Debt Free Justice: Jessica, can you please tell us what you do?
Jessica Feierman: I'm the Senior Managing Director at Juvenile Law Center. We're a national organization fighting for rights, dignity, equity, and opportunity for youth, particularly focusing on young people who are in or at risk of entering the justice and child welfare systems.
DFJ: Can you explain juvenile fees and fines to a lay audience?
Jessica: The juvenile or criminal legal system often takes money from young people and their families. For example, when a child enters the juvenile justice system, they or their family members may be required to pay for the cost of being in court, for the cost of being on probation, for the cost of incarceration.
There are an almost infinite number of ways states take money from children.
DFJ: What's the average amount of debt?
Jessica: We don't have clear information on the average amount that young people incur. We do know it varies widely: some young people may be asked to pay small amounts of money, but far too many can face debt of thousands and thousands of dollars to the court system.
DFJ: When it comes to the timeline, when do young people start incurring fees?

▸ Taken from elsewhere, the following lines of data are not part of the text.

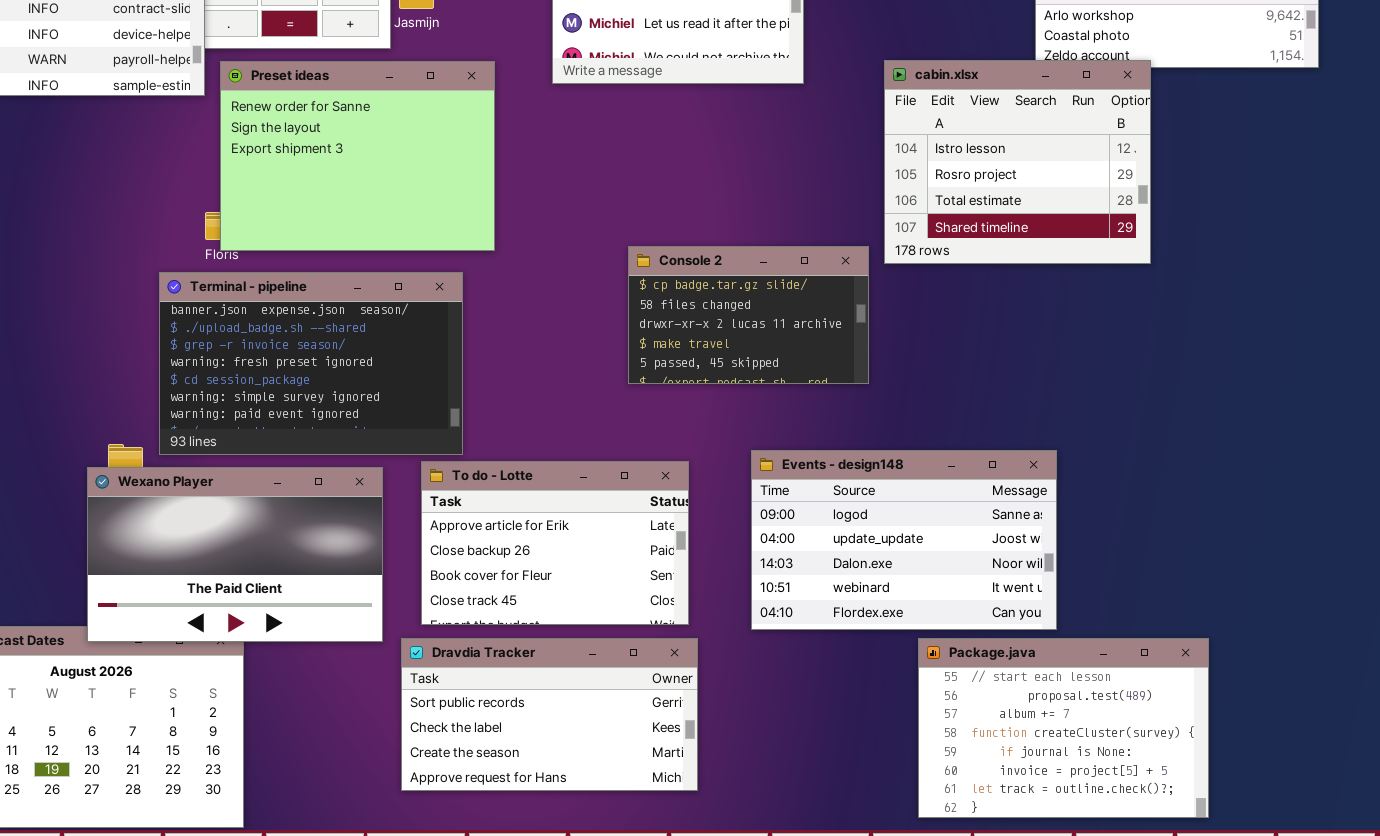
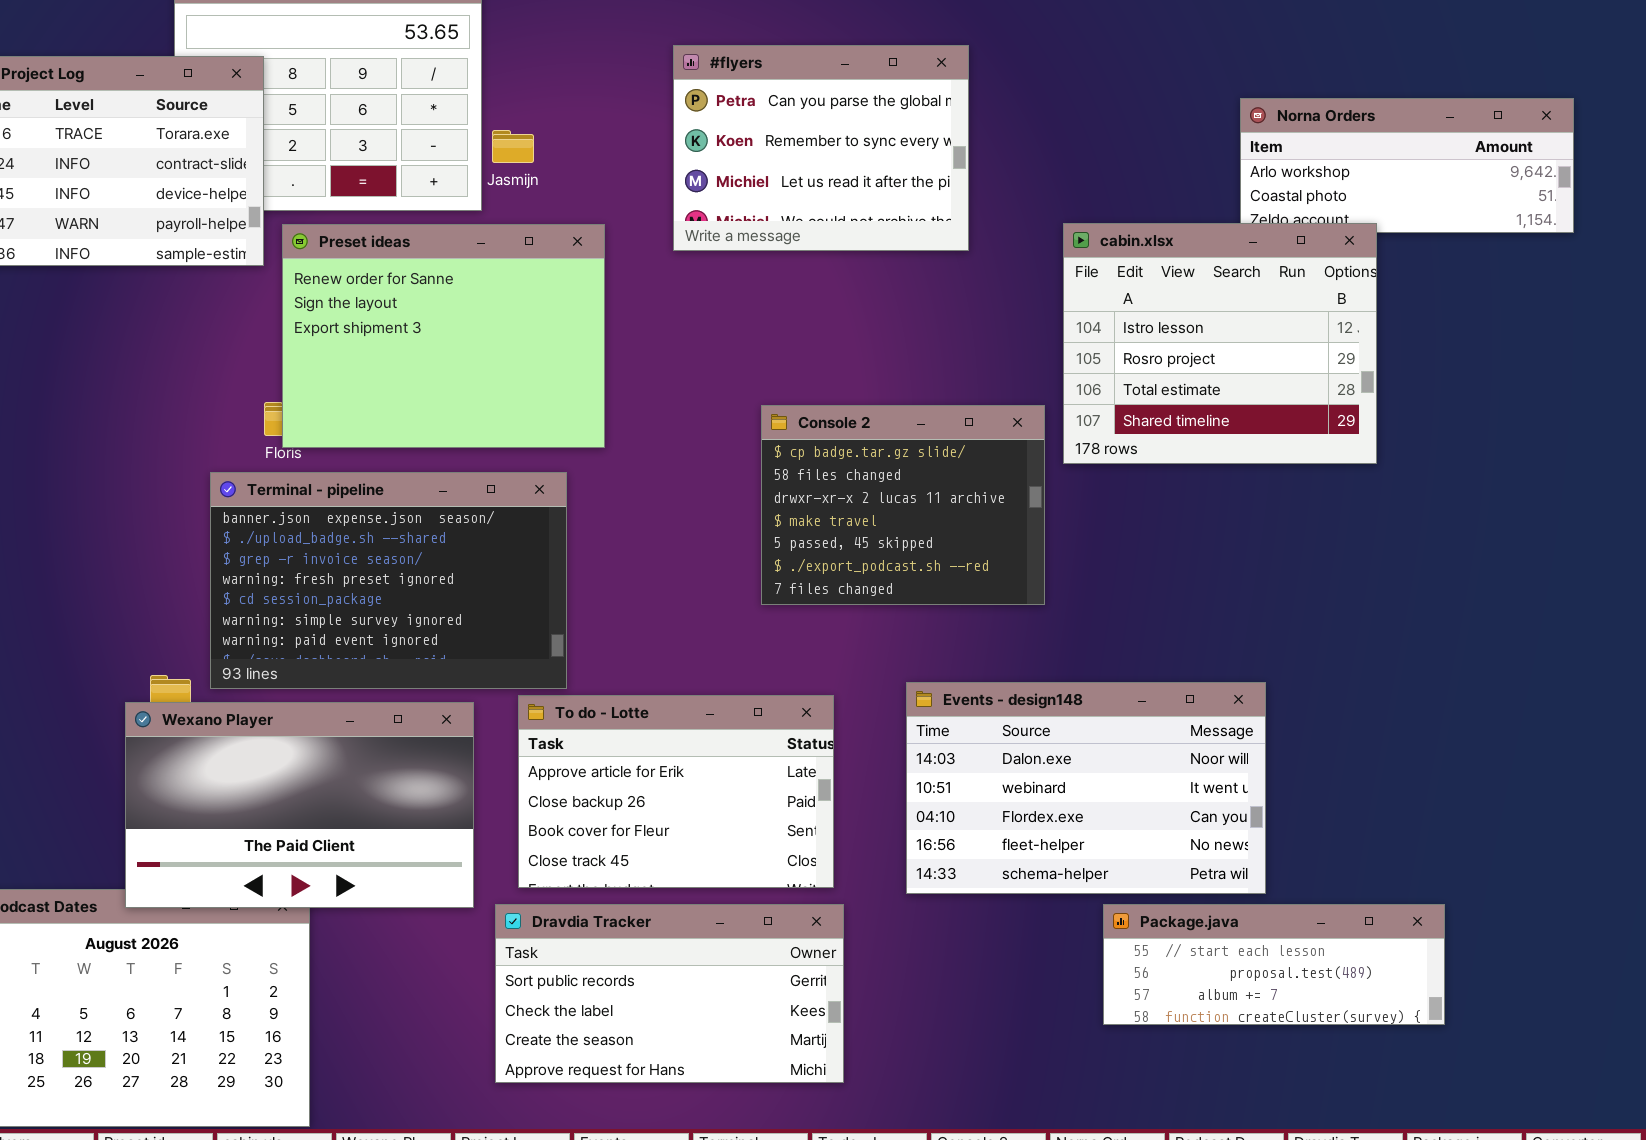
Console 2: [628,246,869,384] -> [761,405,1045,605], resized
Events - design148: [751,450,1057,630] -> [906,682,1266,894], scrolled down 2 rows
Package.java: [918,638,1209,818] -> [1103,904,1445,1025], resized

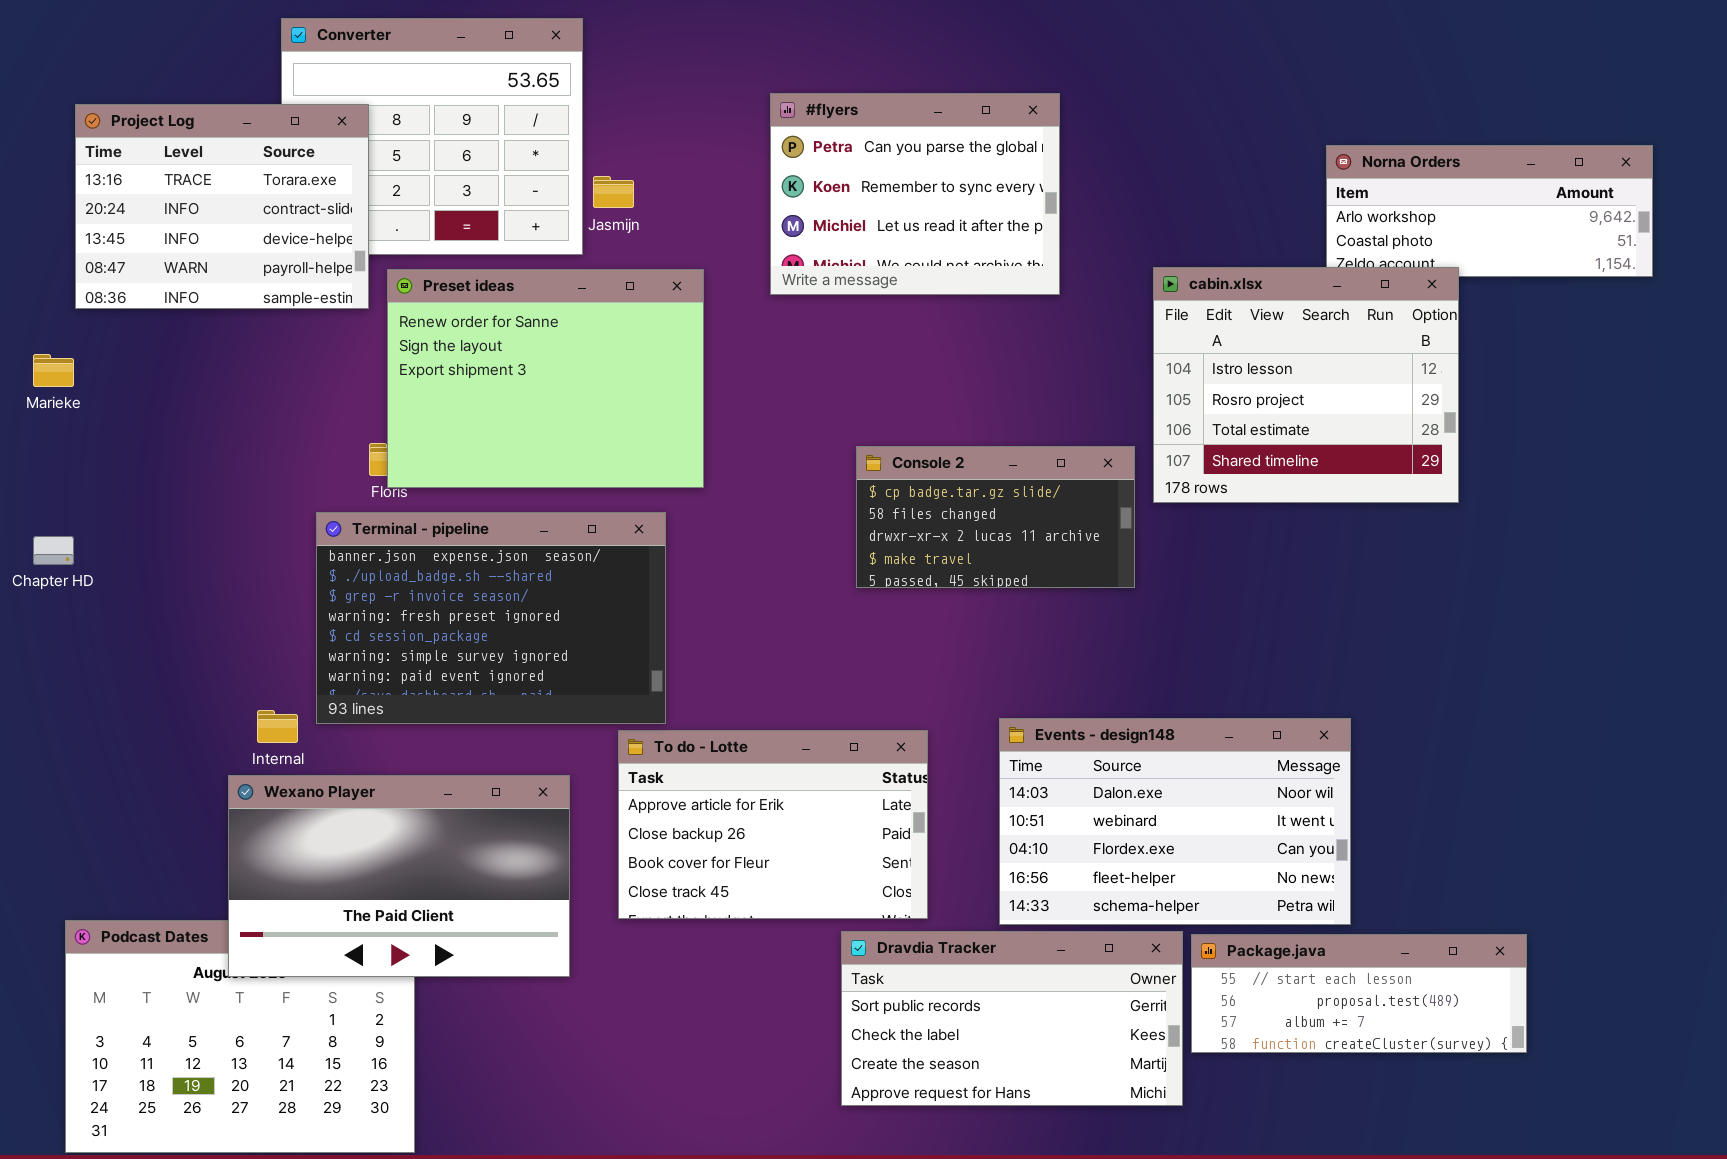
Console 2: [761,405,1045,605] -> [856,446,1135,588], resized
Wexano Player: [125,702,474,908] -> [228,775,570,977], moved
Dravdia Tracker: [495,904,844,1083] -> [841,931,1183,1106], moved

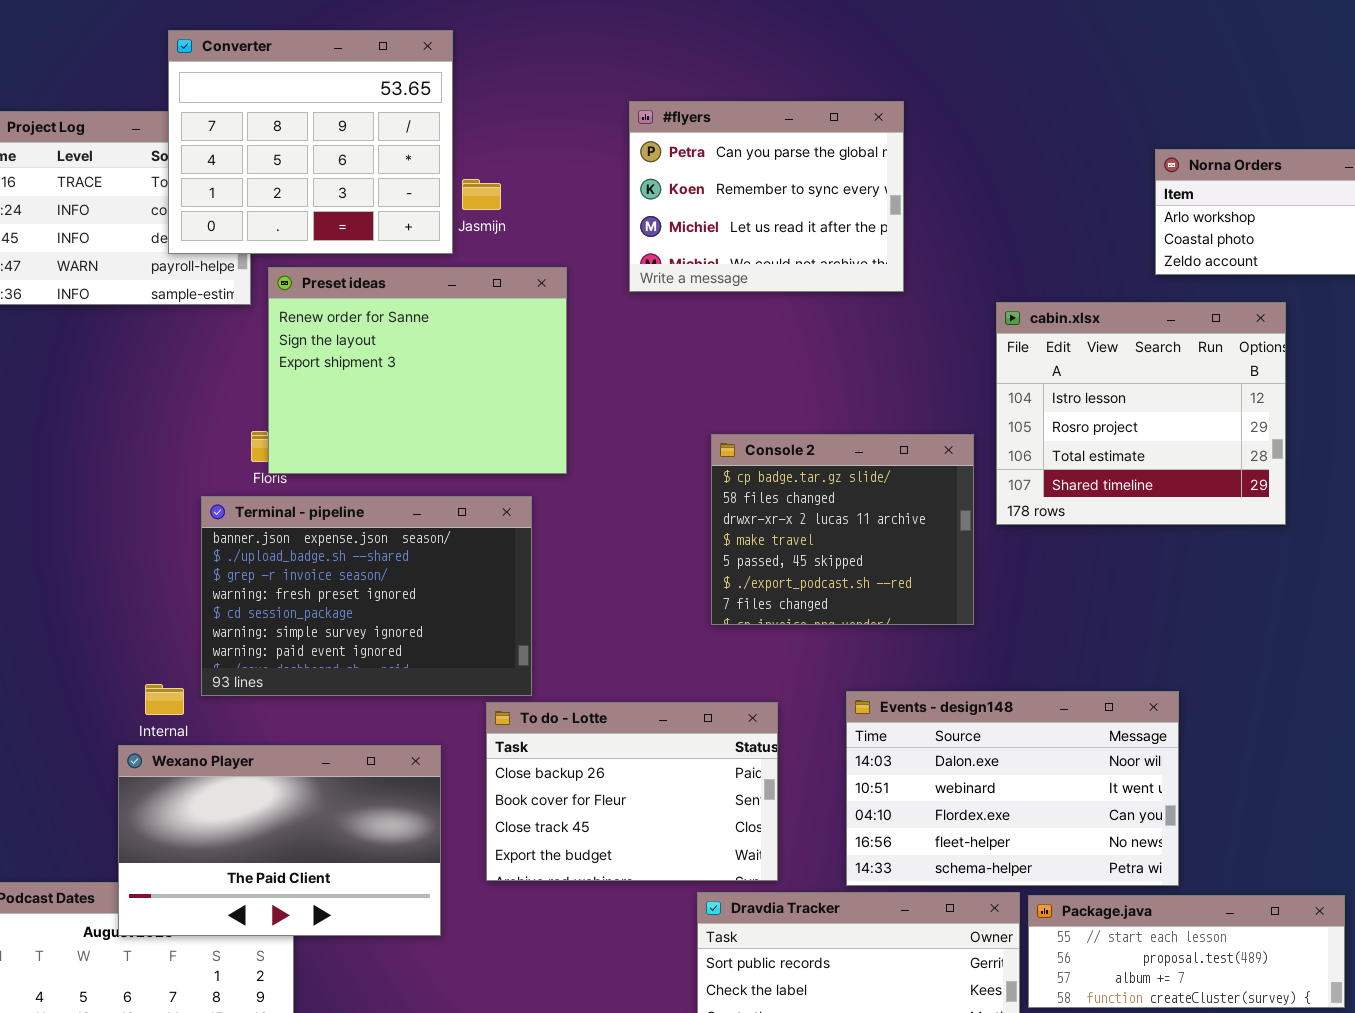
Converter: [281,18,583,255] -> [168,30,453,254], raised
cabin.xlsx: [1153,267,1459,503] -> [996,302,1286,525], moved
Console 2: [856,446,1135,588] -> [711,434,974,625], resized
To do - Lotte: [618,730,928,919] -> [486,702,778,881], scrolled down 1 row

Jessica: The first moment when a young person can incur a fee is when they learn that they have to go to court and they're looking for a public defender. In some places, young people may actually be required to pay an application fee just to seek the help of an attorney. This is true even though every person is entitled to a right to counsel by the Constitution.

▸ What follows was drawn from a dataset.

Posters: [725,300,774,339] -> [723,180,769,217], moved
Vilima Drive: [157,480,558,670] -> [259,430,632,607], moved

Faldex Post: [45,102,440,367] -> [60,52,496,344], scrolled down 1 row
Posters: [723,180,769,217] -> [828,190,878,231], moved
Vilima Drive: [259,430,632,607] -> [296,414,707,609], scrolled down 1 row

DFJ: One has to pay for a public defender?
Jessica: The Constitution makes clear that every person has a to a counsel. Most states ensure this right by providing public defenders. If you can't afford one, one will be provided for you. But all across the country, children or their families are being asked to pay to apply for a public defender, or they're being told, we'll give you a public defender, but your family must reimburse us afterward. In fact, some parents are telling children, “You can't get a lawyer in court because I can't afford it. I need to pay for groceries. I need to pay to get to work.” They just don't have the money to afford it.
DFJ: Tell us about your juvenile justice work.

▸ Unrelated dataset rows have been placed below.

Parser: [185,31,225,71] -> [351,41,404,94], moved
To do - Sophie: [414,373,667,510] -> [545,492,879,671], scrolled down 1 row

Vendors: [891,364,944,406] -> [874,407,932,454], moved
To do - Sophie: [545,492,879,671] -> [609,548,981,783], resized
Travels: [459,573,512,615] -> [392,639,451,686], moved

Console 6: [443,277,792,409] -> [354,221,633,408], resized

Jessica: I've been working in the juvenile justice field since 20006 – but I didn’t start working on fees and fines until 2015. Around that time, I heard young people in my community in Philadelphia saying, I have some kind of money that I owe, and if I can't pay it, I have to go to court. I started looking into the problem, and that led to the publication and release of our report Debtors Prison for Kids. After examining laws and practices in all 50 states and hearing from attorneys and young people across the country, we found that this was an incredibly huge problem nationally. That report gained national attention and helped lead to the Debt Free Justice campaign underway today.
With the rest of the members of the Debt Free Justice team, I'm working in states across the country to change these laws so youth and families don’t have to face justice system debt. We support the state and local leadership, young people and family members leading the charge, local advocacy organizations who are trying to abolish this practice. We work on legislative and grassroots campaigns, so that young people and their families can be free of these burdens. I also research new areas of law and practice so that we can deepen our understanding of how money shapes peoples’ experiences with the legal system.
DFJ: And what do you say to someone just learning about this practice and wanting to help change the system?
Jessica: There's a role for everyone in this. Legislatures are willing to change the law on this, whether it's in a red state or a blue state. People can speak out about it and can write to their representatives. They can write op-eds about it. They can connect with us, and we can connect them with ongoing campaigns in their states.
DFJ: What does Debt Free Justice mean to you?
Jessica: No young person should don't go to court and come home and find out that the government has taken money from them and their family members. It's also part of a larger movement to ensure that young people are given the opportunity to grow up, to thrive in their homes and their communities, rather than facing harmful court involvement.